══ Exercise input ══

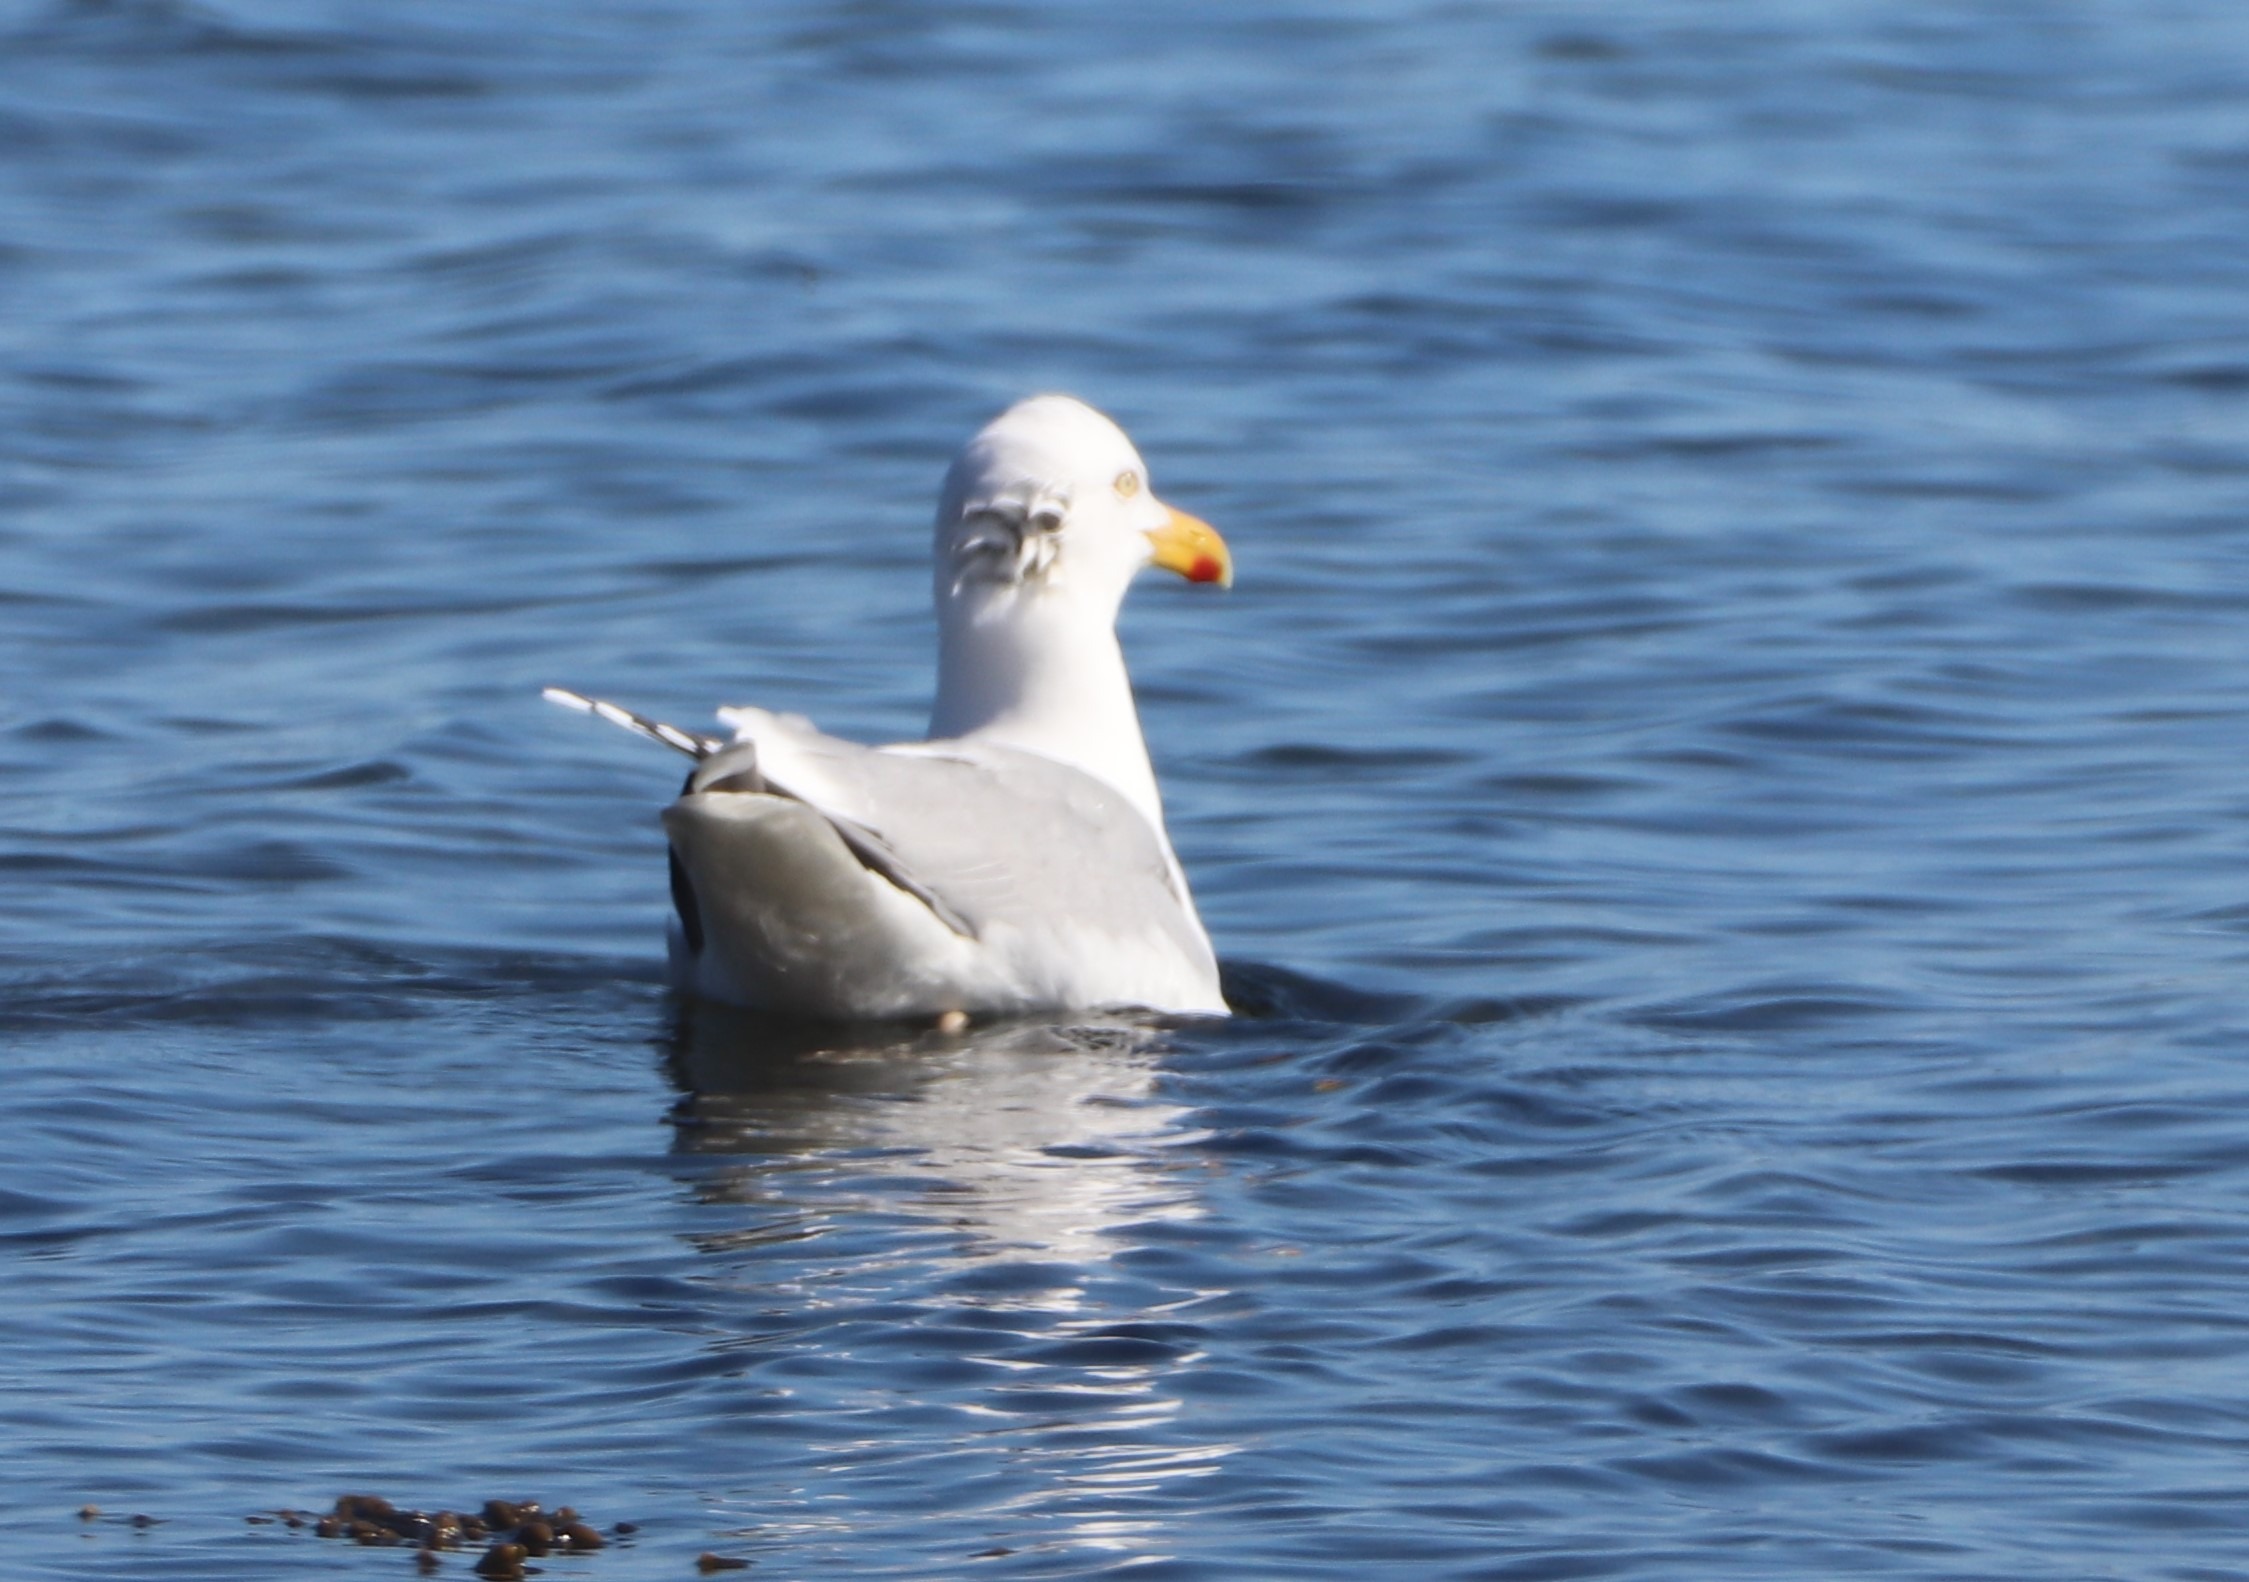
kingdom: Animalia
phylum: Chordata
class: Aves
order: Charadriiformes
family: Laridae
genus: Larus
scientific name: Larus argentatus
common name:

═══

What to work on :: Please repeat the classification lines of every entry above word for word, and leave the pictures out of your answer.

Correct result ::
kingdom: Animalia
phylum: Chordata
class: Aves
order: Charadriiformes
family: Laridae
genus: Larus
scientific name: Larus argentatus
common name:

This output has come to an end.